The same applies to the Pledge of Allegiance. The Pledge is a respected recitation of allegiance to one’s country. When Congress added the religious phrase it became also a religious document. Some of us exercise the option of reciting the original Pledge and consider it to be an expression of secular patriotism. Our allegiance to and respect for matters of faith are better expressed separately without the secular entanglement of government sanction.
The difficulty of this is that like the controversy of the Sixties and the recurrent dialogue of post 9/11 emotionalism, we compete for ownership of the flag and the cross. We speak of taking away, or taking back, patriotism and religion and the Bible and the Constitution, and the symbols of God and country.

....................

◆ ASSIGNED TASK
Take the passage on the Pledge of Allegiance and the contest over patriotism and religion further, starting after its final sentence. The data that comes next has no connection to the passage on the Pledge of Allegiance.

Dataset excerpts

....................

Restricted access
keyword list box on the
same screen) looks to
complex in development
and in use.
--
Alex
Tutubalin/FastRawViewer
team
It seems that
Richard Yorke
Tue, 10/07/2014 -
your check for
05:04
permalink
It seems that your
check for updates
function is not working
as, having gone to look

....................

◆ REPLY
The perception of a war on Christianity, or a decline in morality, or a decline in patriotism is an illusion based on fear. Christianity, patriotism, and morality are alive and well in America. These treasures have been repackaged and merchandised in the trappings of superficial ostentation to appeal to mass-market distribution at a reduced cost. Patriotism and faith are often packaged together in a box with conservatism and populism and offered as an enticing bonus. Anytime you offer quality merchandise at reduced prices, with billboard-size misrepresentation, you probably lose some of your potential market. We have not lost our passion for either God or country. We just feel untouched and ignored by the marketing technique."